Okay. So I basically just state that the field points downwards in the case of z=0, and get
$$\frac{\mu_0I}{4\pi} \int_{\theta_{1}}^{\theta^{2}} \frac{R}{(R^2+z^2)^{3/2}} \sin{\theta} d \theta$$?

What about the change in direction with increasing z?

4. Jun 1, 2014

### unscientific

Consider a small segment of the wire of length $d\vec l$, producing a small magnetic flux density $d\vec B$ at position $\vec r$ away from the wire.

Hint: what can you say about the direction of $d\vec l$ and $\hat r$?

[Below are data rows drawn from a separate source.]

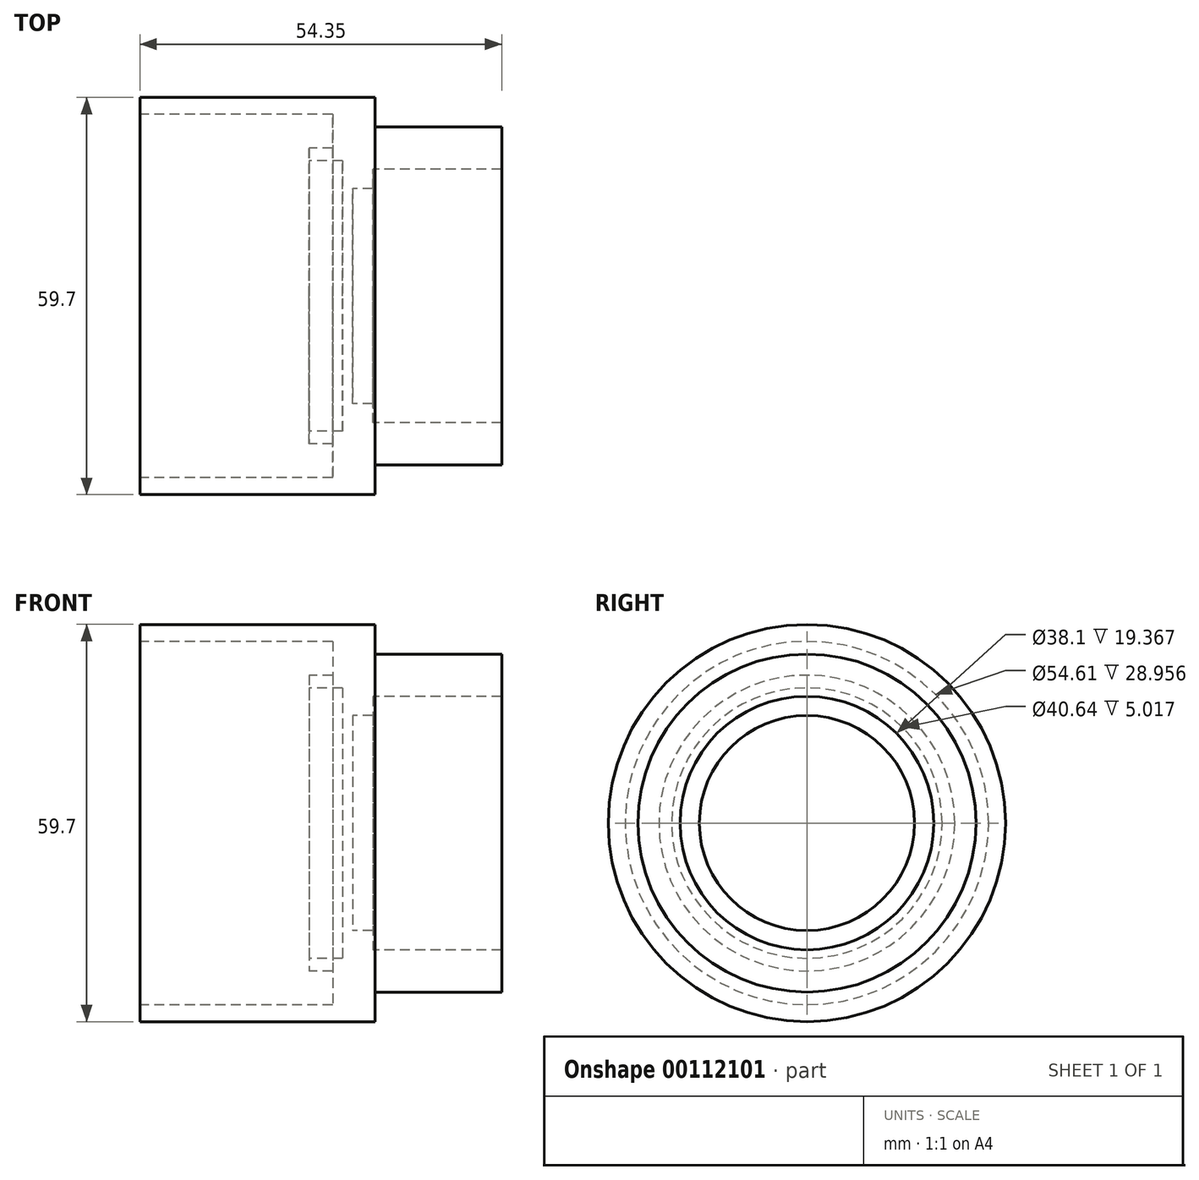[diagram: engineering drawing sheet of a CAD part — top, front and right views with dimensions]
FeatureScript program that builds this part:
annotation { "Feature Type Name" : "Feature", "Feature Type Description" : "" }
export const myFeature = defineFeature(function(context is Context, id is Id, definition is map)
    precondition{}
    {
        {
            var Q0;
            Q0=qCreatedBy(makeId("Top.planeOp"),FACE);
            var sketch = newSketch(context, id + "F0", { "sketchPlane" : qUnion([Q0])});
            skLineSegment(sketch, "E0", {"start": v(0, 0) * mm, "end": v(97.82, 0) * mm, "construction": true});
            skLineSegment(sketch, "E1", {"start": v(-17.52, 0) * mm, "end": v(-17.52, 20.32) * mm});
            skLineSegment(sketch, "E2", {"start": v(-17.52, 20.32) * mm, "end": v(-22.53, 20.32) * mm});
            skLineSegment(sketch, "E3", {"start": v(-22.53, 20.32) * mm, "end": v(-22.53, 22.23) * mm});
            skLineSegment(sketch, "E4", {"start": v(-22.53, 22.23) * mm, "end": v(-18.98, 22.23) * mm});
            skLineSegment(sketch, "E5", {"start": v(-18.98, 22.23) * mm, "end": v(-18.98, 27.3) * mm});
            skLineSegment(sketch, "E6", {"start": v(-18.98, 27.3) * mm, "end": v(-47.93, 27.3) * mm});
            skLineSegment(sketch, "E7", {"start": v(-47.93, 27.3) * mm, "end": v(-47.93, 29.84) * mm});
            skLineSegment(sketch, "E8", {"start": v(-47.93, 29.84) * mm, "end": v(-12.63, 29.85) * mm});
            skLineSegment(sketch, "E9", {"start": v(6.42, 25.4) * mm, "end": v(6.42, 19.05) * mm});
            skLineSegment(sketch, "E10", {"start": v(-12.94, 16.15) * mm, "end": v(-16, 16.15) * mm});
            skLineSegment(sketch, "E11", {"start": v(-16, 16.15) * mm, "end": v(-16, 0) * mm});
            skLineSegment(sketch, "E12", {"start": v(-17.52, 0) * mm, "end": v(-16, 0) * mm});
            skLineSegment(sketch, "E13", {"start": v(-12.94, 16.15) * mm, "end": v(-12.94, 19.05) * mm});
            skLineSegment(sketch, "E14", {"start": v(-12.94, 19.05) * mm, "end": v(6.42, 19.05) * mm});
            skLineSegment(sketch, "E15", {"start": v(-12.63, 29.85) * mm, "end": v(-12.63, 25.4) * mm});
            skLineSegment(sketch, "E16", {"start": v(-12.63, 25.4) * mm, "end": v(6.42, 25.4) * mm});
            skSolve(sketch);
        }
        {
            var Q0;
            Q0=makeQuery(id+"F0.imprint","IMPRINT",FACE,{"disambiguationData":[TD([[makeQuery(id+"F0.imprint","IMPRINT",EDGE,{"derivedFrom":sQuery(id+"F0.wireOp",EDGE,"E1")}),-1.0]])]});
            var Q1;
            Q1=sQuery(id+"F0.wireOp",EDGE,"E0");
            revolve(context, id + "F1", {"entities" : qUnion([Q0]), "axis" : qUnion([Q1]), "revolveType" : RevolveType.FULL});
        }
    });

Also, expressing $dl = R \space d\phi$ will make your integral much easier. Exploit symmetries instead of diving straight into Cartesian cross products..

Last edited: Jun 1, 2014
5. Jun 2, 2014

### ks_wann

Well, $d\vec l$ and $\hat r$ are perpendicular at all times. I see that for a full circle, all the horizontal components will cancel, thus giving me $B(z)$. Am I missing something?

I'm sadly not very good at identifying and exploiting symmetries..

6. Jun 2, 2014

### unscientific

Yes horizontal components cancel for a full circle, but not for a semi-cricle. Do the integration for horizontal and components separately.